Watching the bottom fall out for oil prices is really one of the most dramatic things that I’ve witnessed in several years. Thankfully, it hasn’t had too much direct impact on us because we don’t have straight exposure to commodities, click here for the details on why we’ve avoided commodities).
Of course, we’re all affected by the price drop. The good news is easy to remember because I get a reminder every time I fill up my car. The bad news is that we do own energy stocks and the S&P 500 Energy Index is down by almost a third in the last year while the overall market is basically even.
I thought it would be interesting to look at the price of oil in its historical context, so I pulled the price for a barrel of oil back to 1983. I was hoping to find data going back to the 1973 OPEC embargo, but this is all that Bloomberg had available.
The orange line shows the price as it was at the time, so in March 1983, crude oil was $29.3 per barrel, which, as the blue line shows, is equal to $71.4 per barrel in today’s dollars. As time passes, the two lines converge as inflation has less impact.

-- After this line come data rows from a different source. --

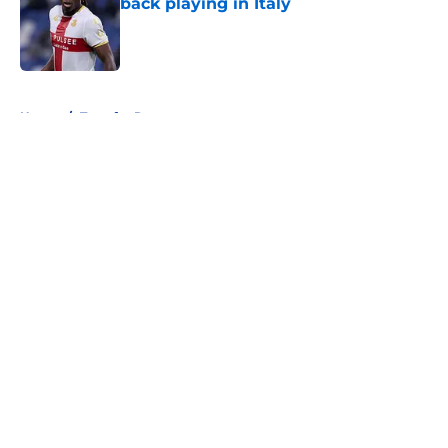
back playing in Italy
Published by on Invalid Date
5 related articles loaded
Home
/
Transfer Rumors
About
Openings
Contact
Our 300+ Sites
FanSided Daily
Pitch a Story
Privacy Policy
Terms of Use
Cookie Policy
Legal Disclaimer
Accessibility Statement
A-Z Index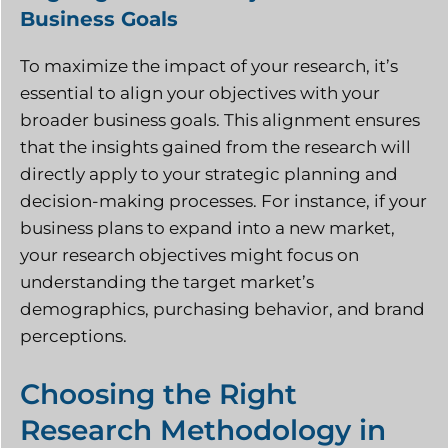
Business Goals
To maximize the impact of your research, it’s
essential to align your objectives with your
broader business goals. This alignment ensures
that the insights gained from the research will
directly apply to your strategic planning and
decision-making processes. For instance, if your
business plans to expand into a new market,
your research objectives might focus on
understanding the target market’s
demographics, purchasing behavior, and brand
perceptions.
Choosing the Right
Research Methodology in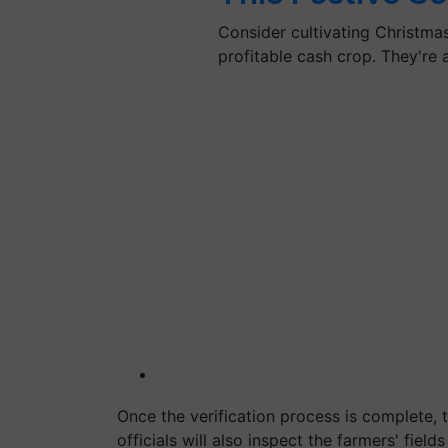
Consider cultivating Christmas 
profitable cash crop. They're
Once the verification process is complete, 
officials will also inspect the farmers' fiel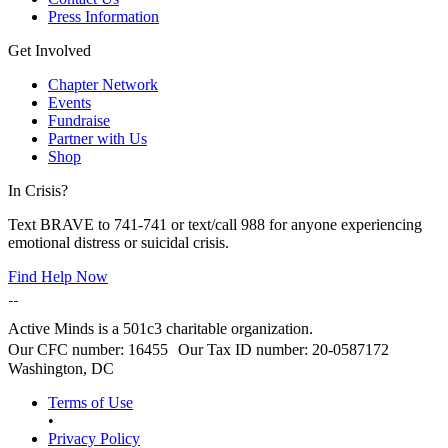
Press Information
Get Involved
Chapter Network
Events
Fundraise
Partner with Us
Shop
In Crisis?
Text BRAVE to 741-741 or text/call 988 for anyone experiencing
emotional distress or suicidal crisis.
Find Help Now
Active Minds is a 501c3 charitable organization.
Our CFC number: 16455 Our Tax ID number: 20-0587172
Washington, DC
Terms of Use
•
Privacy Policy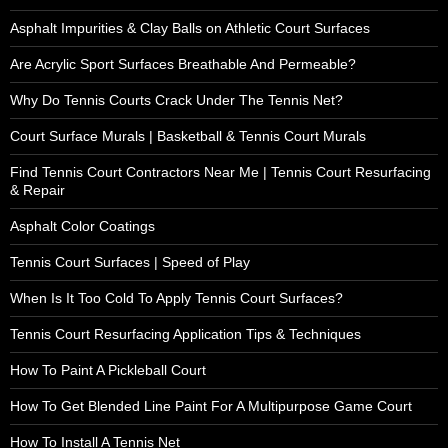
Asphalt Impurities & Clay Balls on Athletic Court Surfaces
Are Acrylic Sport Surfaces Breathable And Permeable?
Why Do Tennis Courts Crack Under The Tennis Net?
Court Surface Murals | Basketball & Tennis Court Murals
Find Tennis Court Contractors Near Me | Tennis Court Resurfacing
& Repair
Asphalt Color Coatings
Tennis Court Surfaces | Speed of Play
When Is It Too Cold To Apply Tennis Court Surfaces?
Tennis Court Resurfacing Application Tips & Techniques
How To Paint A Pickleball Court
How To Get Blended Line Paint For A Multipurpose Game Court
How To Install A Tennis Net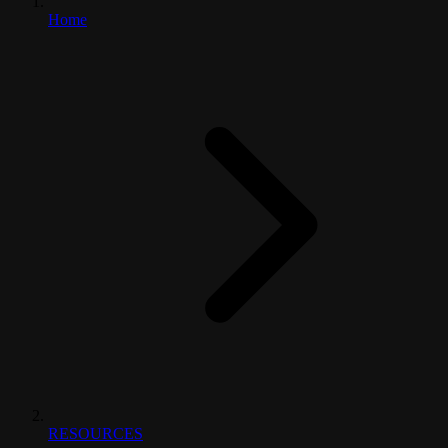
Home
RESOURCES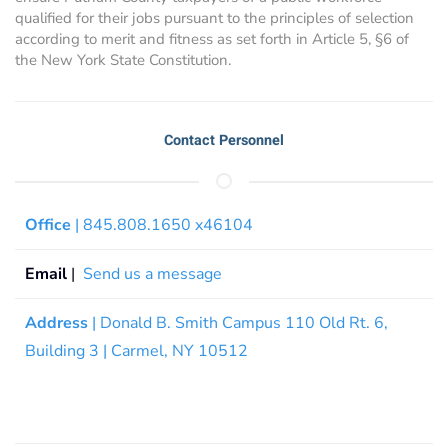
qualified for their jobs pursuant to the principles of selection
according to merit and fitness as set forth in Article 5, §6 of
the New York State Constitution.
Contact Personnel
Office
| 845.808.1650 x46104
Email
|
Send us a message
Address
| Donald B. Smith Campus 110 Old Rt. 6,
Building 3 | Carmel, NY 10512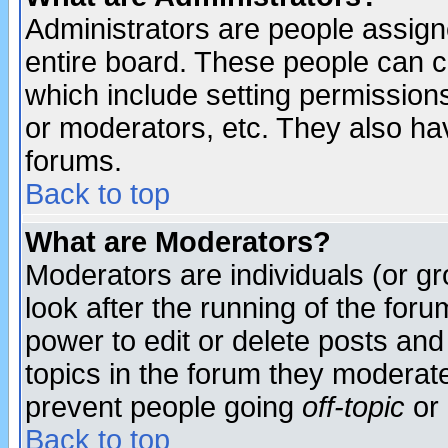
Administrators are people assigne
entire board. These people can co
which include setting permission
or moderators, etc. They also have
forums.
Back to top
What are Moderators?
Moderators are individuals (or gro
look after the running of the for
power to edit or delete posts and
topics in the forum they moderat
prevent people going
off-topic
or 
Back to top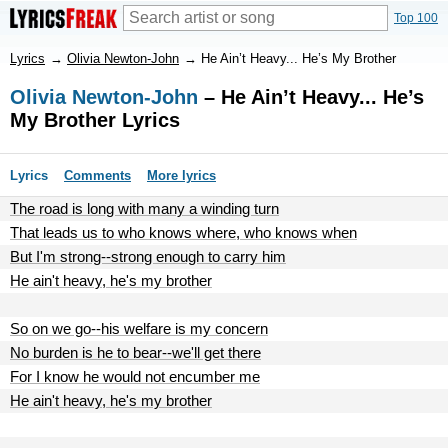
Top 100
Lyrics
→
Olivia Newton-John
→
He Ain’t Heavy... He’s My Brother
Olivia Newton-John
– He Ain’t Heavy... He’s
My Brother Lyrics
Lyrics
Comments
More lyrics
The road is long with many a winding turn
That leads us to who knows where, who knows when
But I'm strong--strong enough to carry him
He ain't heavy, he's my brother
So on we go--his welfare is my concern
No burden is he to bear--we'll get there
For I know he would not encumber me
He ain't heavy, he's my brother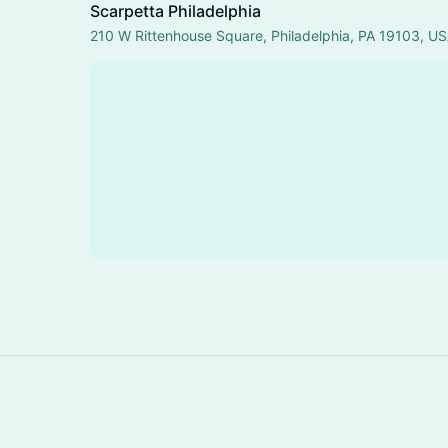
Scarpetta Philadelphia
210 W Rittenhouse Square, Philadelphia, PA 19103, U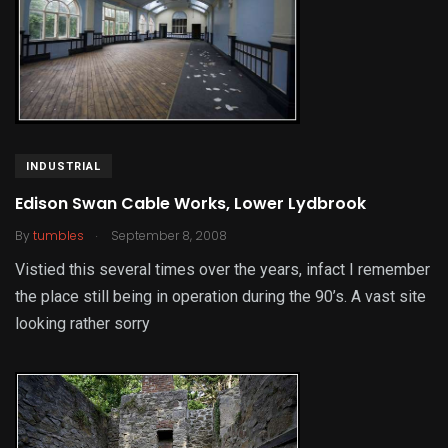
INDUSTRIAL
Edison Swan Cable Works, Lower Lydbrook
.
By
tumbles
September 8, 2008
Vistied this several times over the years, infact I remember
the place still being in operation during the 90’s. A vast site
looking rather sorry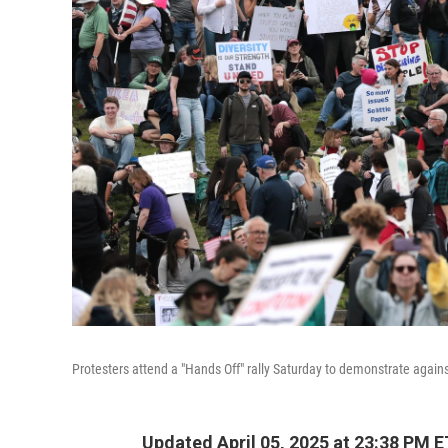
Protesters attend a "Hands Off" rally Saturday to demonstrate again
Updated April 05, 2025 at 23:38 PM E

I found the chart fascinating for a couple of reasons. First, what caused oil to drop so precipitously in the mid to late 1980s? Like today, it was a mismatch in supply and demand; OPEC kept pumping while demand was falling.
As you can see in the chart, except for a brief spike at the outset of Desert Storm, it tool oil almost two decades to fully recover from the bust in the 1980s.
Although I don’t remember people saying that oil prices were in a bubble in the years leading up to the 2008 financial crisis, I think we can say in retrospect that’s what happened. Oil jumped about 250 percent in the five years prior to the crisis and then it crashed.
The price of oil recovered more than half of what was lost by the middle of last year until it crashed again – the second worst drop in the period covered.
I’ve said before that oil and commodities in general might not be a terrific hedge against inflation. While both worked wonders in the high inflation 1970s, neither has kept pace over the ensuing decades. The high volatility of oil make me think that there are better, less traumatic hedges.
The gray shaded area shows how $1 increased since 1983 due to inflation. It’s not that the dollar became more valuable – it just took $2.44 to buy the same amount of goods and services that $1 bought you back in 1983.
The orange line shows what a dollar ‘invested’ in a barrel of oil would have earned. You can see that it took until 2005 to catch up with inflation, outperformed for a while until the recent crash and now oil hasn’t even kept up with inflation.
The blue line shows what a dollar invested in one-month Treasury bills would have earned over the same period. Notice how the Treasury bills handily outpaced inflation and oil over the entire period without much volatility.
That’s not to say that Treasury bills were perfect – notice how they have been perfectly flat since the 2008 crisis while inflation crept higher when the Federal Reserve brought interest rates to zero.
Of course, there other inflation protections as well. In our bond allocation, we have Treasury Inflation Protected Securities (TIPs) and a small allocation to foreign bonds that are denominated in foreign currencies. If there was an inflation problem, the dollar would likely depreciate, boosting the value of the foreign bonds (and stocks for that matter).
For now, though, inflation isn’t an immediate risk. Right now, the bond market expects inflation to be 1.2 percent for the next five years and 1.55 percent for the next 10 years (for a refresher on how the bond market signals inflation rates, click here).
We plan to continue holding our inflation hedges while staying away from oil and commodities because even though inflation looks benign, you never know when it will be back.